Itemized modification records>

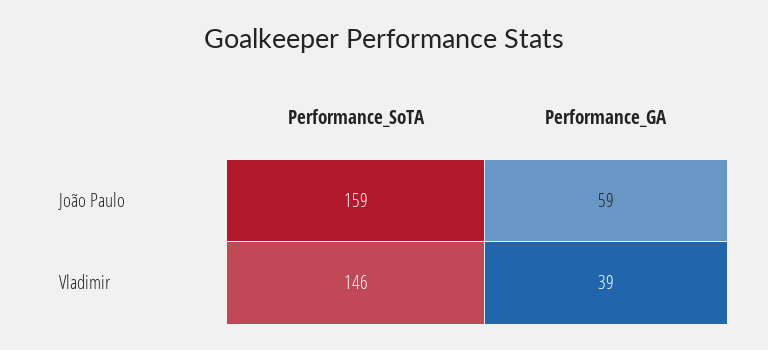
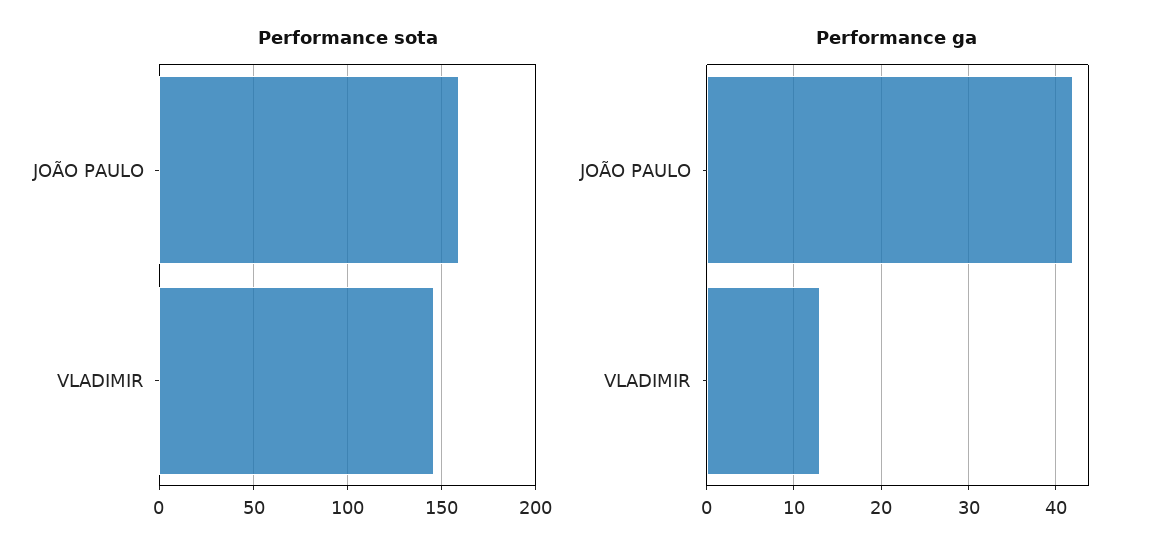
Performance_GA, João Paulo: 59 -> 42
Performance_GA, Vladimir: 39 -> 13

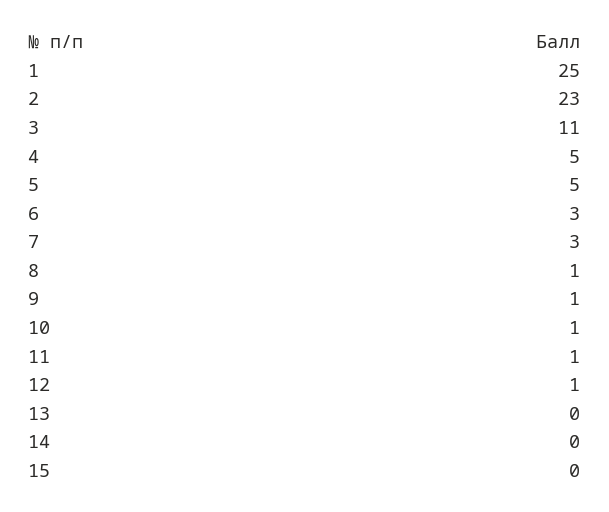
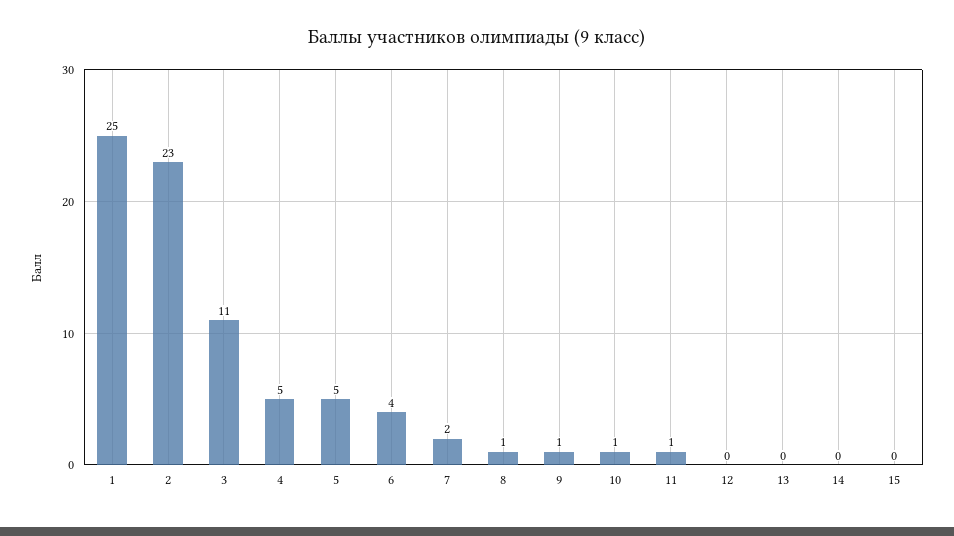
6: 3 -> 4
7: 3 -> 2
12: 1 -> 0

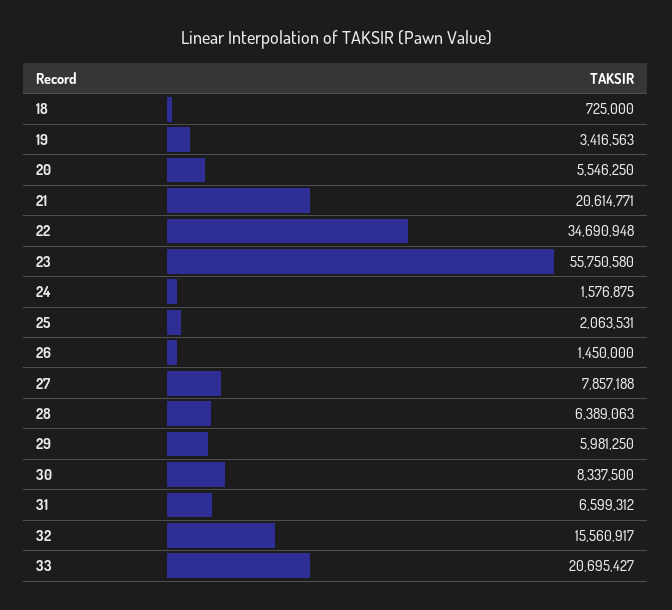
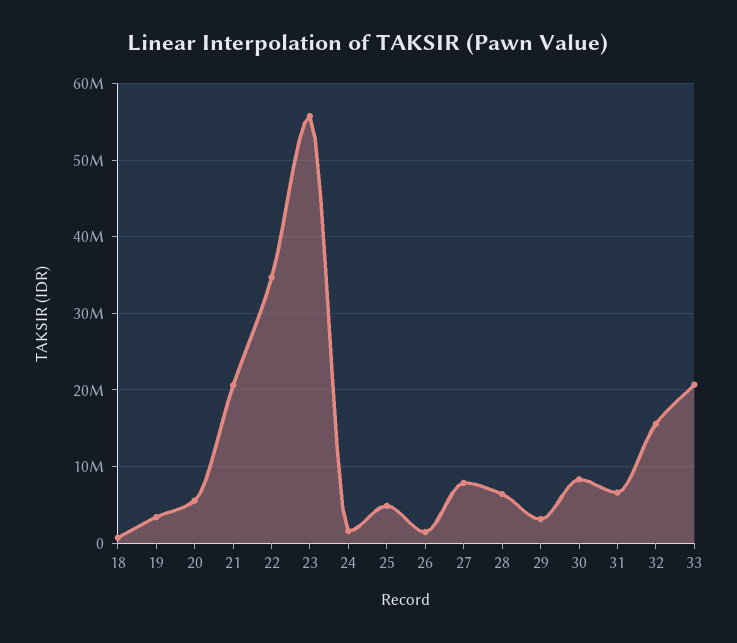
25: 2063531 -> 5000000
29: 5981250 -> 3000000

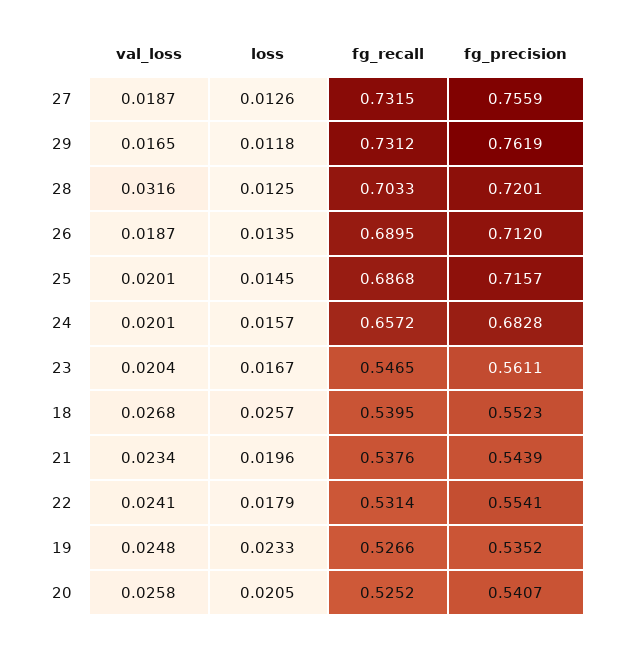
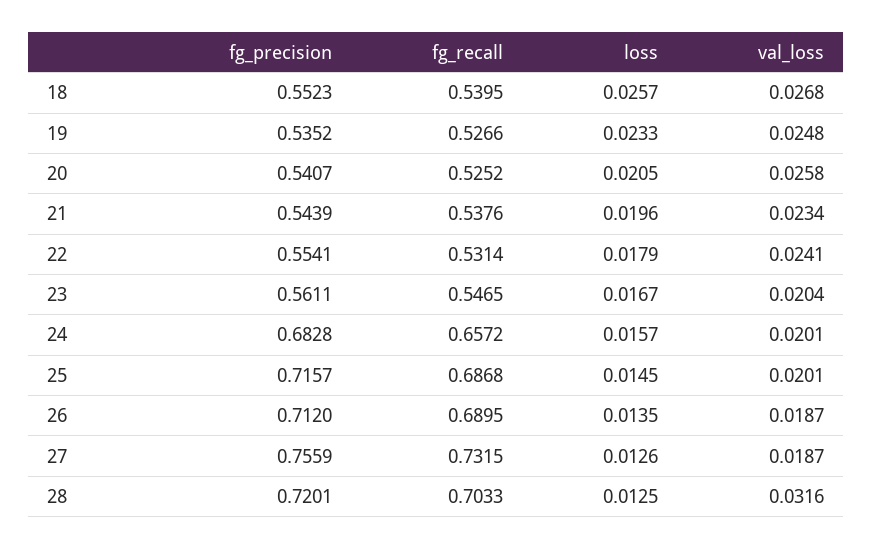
val_loss, 29: 0.0165 -> none
loss, 29: 0.0118 -> none
fg_recall, 29: 0.7312 -> none
fg_precision, 29: 0.7619 -> none

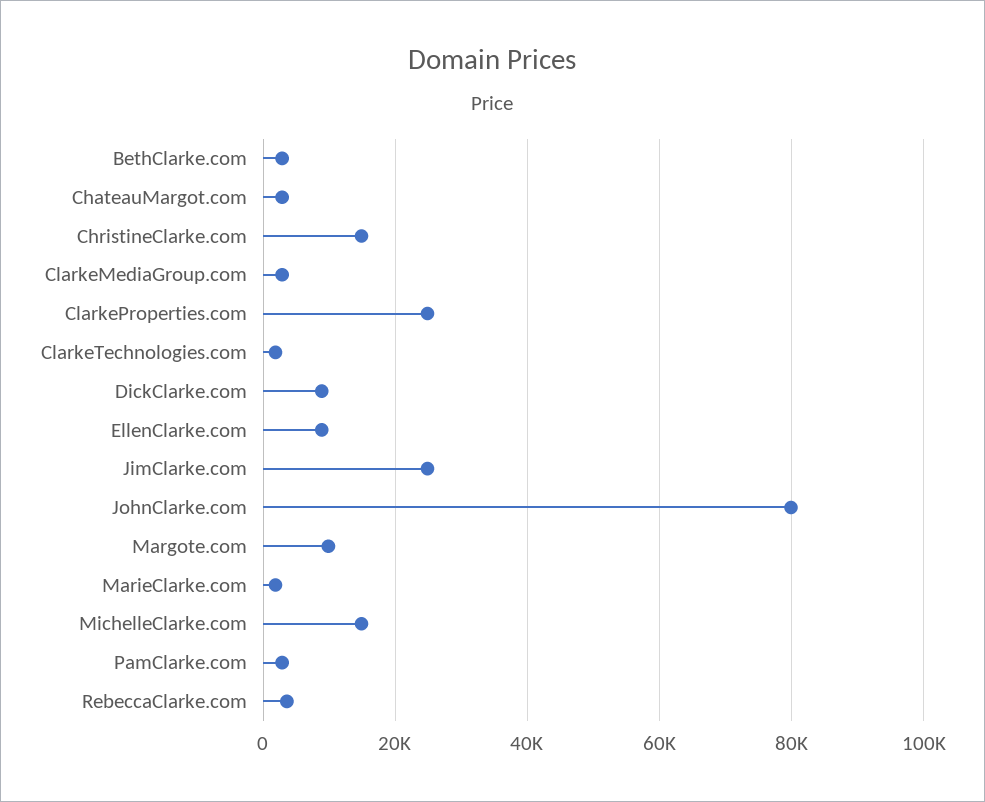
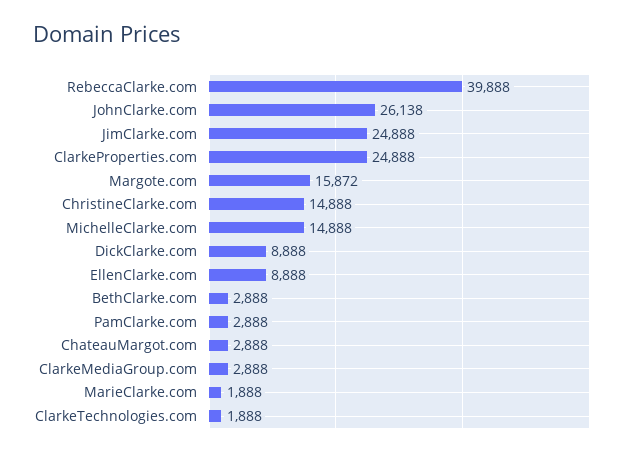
JohnClarke.com: 80000 -> 26138
Margote.com: 10000 -> 15872
RebeccaClarke.com: 4000 -> 39888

YOUR ASSIGNMENT> Exactly as they stand in the records above, print the lines from the one containing "Margote.com: 10000 -> 15872" through the final line, inclusive.

RESULT OF THE EXERCISE>
Margote.com: 10000 -> 15872
RebeccaClarke.com: 4000 -> 39888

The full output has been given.